(Saved entries)
⁂

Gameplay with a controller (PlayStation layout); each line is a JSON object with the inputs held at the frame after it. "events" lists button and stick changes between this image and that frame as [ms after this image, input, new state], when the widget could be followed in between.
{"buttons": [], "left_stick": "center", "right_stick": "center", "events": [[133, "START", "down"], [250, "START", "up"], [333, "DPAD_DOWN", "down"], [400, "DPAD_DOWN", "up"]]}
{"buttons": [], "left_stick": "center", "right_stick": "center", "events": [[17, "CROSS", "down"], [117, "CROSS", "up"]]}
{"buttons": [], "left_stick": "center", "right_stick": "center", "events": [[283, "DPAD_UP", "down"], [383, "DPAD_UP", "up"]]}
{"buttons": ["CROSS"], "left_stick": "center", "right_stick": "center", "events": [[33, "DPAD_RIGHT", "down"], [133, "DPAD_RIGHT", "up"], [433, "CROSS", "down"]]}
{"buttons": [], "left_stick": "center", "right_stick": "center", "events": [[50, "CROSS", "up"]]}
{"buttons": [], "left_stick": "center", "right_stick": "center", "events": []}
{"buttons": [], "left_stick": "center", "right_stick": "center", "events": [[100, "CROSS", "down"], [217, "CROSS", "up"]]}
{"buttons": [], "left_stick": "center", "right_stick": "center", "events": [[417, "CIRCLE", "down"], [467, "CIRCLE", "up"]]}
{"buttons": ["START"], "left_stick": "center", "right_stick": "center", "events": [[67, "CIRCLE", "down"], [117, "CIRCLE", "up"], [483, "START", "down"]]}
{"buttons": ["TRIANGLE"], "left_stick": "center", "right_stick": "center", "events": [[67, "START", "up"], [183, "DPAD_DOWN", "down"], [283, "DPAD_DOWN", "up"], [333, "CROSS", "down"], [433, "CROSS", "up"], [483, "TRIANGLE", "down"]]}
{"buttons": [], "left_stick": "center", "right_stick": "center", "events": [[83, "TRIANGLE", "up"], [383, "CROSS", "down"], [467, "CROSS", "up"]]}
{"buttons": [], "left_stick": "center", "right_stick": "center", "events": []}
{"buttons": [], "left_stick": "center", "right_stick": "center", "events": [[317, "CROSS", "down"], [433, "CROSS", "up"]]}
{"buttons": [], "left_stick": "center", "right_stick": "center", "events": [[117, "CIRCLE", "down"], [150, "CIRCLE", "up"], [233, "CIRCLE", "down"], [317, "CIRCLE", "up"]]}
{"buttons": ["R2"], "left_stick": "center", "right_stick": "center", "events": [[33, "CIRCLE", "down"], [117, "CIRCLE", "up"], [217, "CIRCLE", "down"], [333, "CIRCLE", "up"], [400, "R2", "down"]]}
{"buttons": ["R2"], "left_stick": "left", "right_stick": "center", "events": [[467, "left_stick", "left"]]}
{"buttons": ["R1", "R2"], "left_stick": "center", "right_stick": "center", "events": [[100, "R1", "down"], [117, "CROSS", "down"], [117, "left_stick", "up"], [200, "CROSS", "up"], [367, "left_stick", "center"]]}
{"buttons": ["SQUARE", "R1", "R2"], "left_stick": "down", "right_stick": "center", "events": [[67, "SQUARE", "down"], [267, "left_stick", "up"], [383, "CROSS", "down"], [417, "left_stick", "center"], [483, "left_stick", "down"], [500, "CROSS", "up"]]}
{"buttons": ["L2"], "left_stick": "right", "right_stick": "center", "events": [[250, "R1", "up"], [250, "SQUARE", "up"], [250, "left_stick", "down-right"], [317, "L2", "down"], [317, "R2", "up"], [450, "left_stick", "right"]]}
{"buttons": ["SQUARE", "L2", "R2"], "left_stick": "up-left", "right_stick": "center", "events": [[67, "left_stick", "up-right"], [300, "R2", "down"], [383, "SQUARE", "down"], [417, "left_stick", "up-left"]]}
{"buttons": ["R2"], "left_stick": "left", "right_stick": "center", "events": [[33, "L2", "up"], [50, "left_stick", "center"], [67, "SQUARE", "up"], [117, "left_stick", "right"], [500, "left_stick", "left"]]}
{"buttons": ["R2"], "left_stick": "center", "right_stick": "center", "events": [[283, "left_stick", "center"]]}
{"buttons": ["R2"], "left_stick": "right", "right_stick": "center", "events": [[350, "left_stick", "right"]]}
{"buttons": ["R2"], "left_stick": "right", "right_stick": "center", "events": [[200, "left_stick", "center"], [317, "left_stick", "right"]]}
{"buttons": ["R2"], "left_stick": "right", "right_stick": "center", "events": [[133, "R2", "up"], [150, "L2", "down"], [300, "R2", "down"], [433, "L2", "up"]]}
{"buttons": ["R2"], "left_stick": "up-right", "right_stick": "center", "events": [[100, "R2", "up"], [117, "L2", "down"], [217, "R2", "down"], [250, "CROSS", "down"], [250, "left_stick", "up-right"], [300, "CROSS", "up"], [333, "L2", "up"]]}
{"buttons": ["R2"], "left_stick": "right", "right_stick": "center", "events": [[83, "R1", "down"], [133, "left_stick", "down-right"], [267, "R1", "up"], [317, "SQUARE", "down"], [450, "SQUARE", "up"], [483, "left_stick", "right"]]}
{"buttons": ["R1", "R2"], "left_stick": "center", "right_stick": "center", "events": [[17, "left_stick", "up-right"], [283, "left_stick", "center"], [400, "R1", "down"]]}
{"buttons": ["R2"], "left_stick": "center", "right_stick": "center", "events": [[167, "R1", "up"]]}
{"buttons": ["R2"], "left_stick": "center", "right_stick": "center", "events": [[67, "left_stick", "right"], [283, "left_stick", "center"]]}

⁂

Search the entries above for the word "TRIANGLE" and copy each line where it appears.

{"buttons": ["TRIANGLE"], "left_stick": "center", "right_stick": "center", "events": [[67, "START", "up"], [183, "DPAD_DOWN", "down"], [283, "DPAD_DOWN", "up"], [333, "CROSS", "down"], [433, "CROSS", "up"], [483, "TRIANGLE", "down"]]}
{"buttons": [], "left_stick": "center", "right_stick": "center", "events": [[83, "TRIANGLE", "up"], [383, "CROSS", "down"], [467, "CROSS", "up"]]}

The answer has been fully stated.